Graveslab, Lorrha, Co. Tipperary
Co. Tipperary |
Tombs & Memorials
At the eastern end of the Augustinian priory in Lorrha, County Tipperary, a large limestone slab lies flat against the ground, its surface carrying a raised Latin cross with a horizontal line scored across both the top and the bottom.
That small decorative detail, understated as it is, marks this out from the plainest medieval grave markers, and the slab itself is substantial: just over two metres long, tapering slightly along its length, with chamfered edges, meaning the stone has been cut at an angle along its sides to produce a bevelled profile rather than a blunt face. It is the kind of careful stonework that suggests some degree of status for whoever lies beneath.

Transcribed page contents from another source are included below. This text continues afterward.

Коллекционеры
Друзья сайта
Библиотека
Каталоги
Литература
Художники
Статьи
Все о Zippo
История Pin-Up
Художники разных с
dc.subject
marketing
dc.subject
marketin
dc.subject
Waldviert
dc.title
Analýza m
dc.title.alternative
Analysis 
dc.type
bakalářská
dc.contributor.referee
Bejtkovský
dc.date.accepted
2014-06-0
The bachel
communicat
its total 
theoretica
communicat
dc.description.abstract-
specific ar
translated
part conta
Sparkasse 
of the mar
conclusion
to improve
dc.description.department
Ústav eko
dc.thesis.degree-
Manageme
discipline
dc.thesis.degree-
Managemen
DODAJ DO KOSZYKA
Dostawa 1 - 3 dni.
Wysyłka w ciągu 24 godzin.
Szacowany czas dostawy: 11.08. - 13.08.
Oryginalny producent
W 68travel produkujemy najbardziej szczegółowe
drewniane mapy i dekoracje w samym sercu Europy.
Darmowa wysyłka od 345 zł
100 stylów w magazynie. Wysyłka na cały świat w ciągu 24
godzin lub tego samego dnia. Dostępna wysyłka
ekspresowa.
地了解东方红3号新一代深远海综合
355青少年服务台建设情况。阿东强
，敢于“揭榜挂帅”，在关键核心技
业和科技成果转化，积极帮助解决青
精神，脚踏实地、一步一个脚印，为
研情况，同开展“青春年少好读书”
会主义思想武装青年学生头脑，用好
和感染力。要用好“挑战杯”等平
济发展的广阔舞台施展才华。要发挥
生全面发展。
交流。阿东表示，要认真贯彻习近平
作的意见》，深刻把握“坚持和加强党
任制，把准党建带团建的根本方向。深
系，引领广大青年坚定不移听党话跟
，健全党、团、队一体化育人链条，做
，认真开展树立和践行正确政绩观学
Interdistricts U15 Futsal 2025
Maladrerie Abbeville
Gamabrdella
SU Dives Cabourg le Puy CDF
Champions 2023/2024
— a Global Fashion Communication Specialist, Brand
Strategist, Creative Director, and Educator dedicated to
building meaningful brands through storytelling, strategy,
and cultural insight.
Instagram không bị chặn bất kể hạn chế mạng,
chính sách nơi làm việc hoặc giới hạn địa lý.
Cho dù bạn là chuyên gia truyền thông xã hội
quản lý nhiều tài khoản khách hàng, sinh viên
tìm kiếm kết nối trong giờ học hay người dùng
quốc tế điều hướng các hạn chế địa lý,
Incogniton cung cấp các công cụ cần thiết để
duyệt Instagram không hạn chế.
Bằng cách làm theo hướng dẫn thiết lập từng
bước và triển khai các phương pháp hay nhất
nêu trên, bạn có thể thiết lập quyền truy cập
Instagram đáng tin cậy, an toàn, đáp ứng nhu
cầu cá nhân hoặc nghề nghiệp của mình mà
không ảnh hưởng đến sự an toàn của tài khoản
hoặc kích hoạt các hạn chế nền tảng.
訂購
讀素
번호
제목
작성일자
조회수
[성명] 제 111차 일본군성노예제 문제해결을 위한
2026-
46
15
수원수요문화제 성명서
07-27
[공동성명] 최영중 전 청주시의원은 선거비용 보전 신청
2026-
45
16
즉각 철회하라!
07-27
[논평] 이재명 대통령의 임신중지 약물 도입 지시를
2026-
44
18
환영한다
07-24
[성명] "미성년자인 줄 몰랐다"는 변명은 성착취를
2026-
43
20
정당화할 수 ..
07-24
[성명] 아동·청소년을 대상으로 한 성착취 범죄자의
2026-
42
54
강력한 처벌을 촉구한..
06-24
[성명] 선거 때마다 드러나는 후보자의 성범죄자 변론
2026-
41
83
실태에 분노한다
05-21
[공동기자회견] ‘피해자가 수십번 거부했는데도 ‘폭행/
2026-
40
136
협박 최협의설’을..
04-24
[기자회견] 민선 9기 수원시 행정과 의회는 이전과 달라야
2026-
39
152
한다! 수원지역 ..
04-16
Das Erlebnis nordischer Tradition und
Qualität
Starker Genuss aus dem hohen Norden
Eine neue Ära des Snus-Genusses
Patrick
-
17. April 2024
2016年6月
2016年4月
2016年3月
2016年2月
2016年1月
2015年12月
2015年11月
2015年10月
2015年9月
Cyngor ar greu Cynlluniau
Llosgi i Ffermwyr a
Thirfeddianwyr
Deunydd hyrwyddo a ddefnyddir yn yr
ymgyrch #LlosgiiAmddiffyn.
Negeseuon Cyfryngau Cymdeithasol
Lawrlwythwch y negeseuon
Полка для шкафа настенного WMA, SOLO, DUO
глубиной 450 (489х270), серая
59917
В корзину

The priory at Lorrha has deep roots in Irish ecclesiastical history, and the presence of a medieval graveslab of this quality at its eastern end fits the pattern of high-status burials being positioned close to the altar, the most sacred part of any church. The slab is limestone, a material widely used across the Irish midlands for funerary monuments throughout the medieval period, and its dimensions, roughly two metres by sixty centimetres, are consistent with a full-length adult burial marker. The raised cross with its horizontal terminal lines is plain but deliberate, and would have been immediately legible to any medieval visitor as a Christian grave marker of some formality.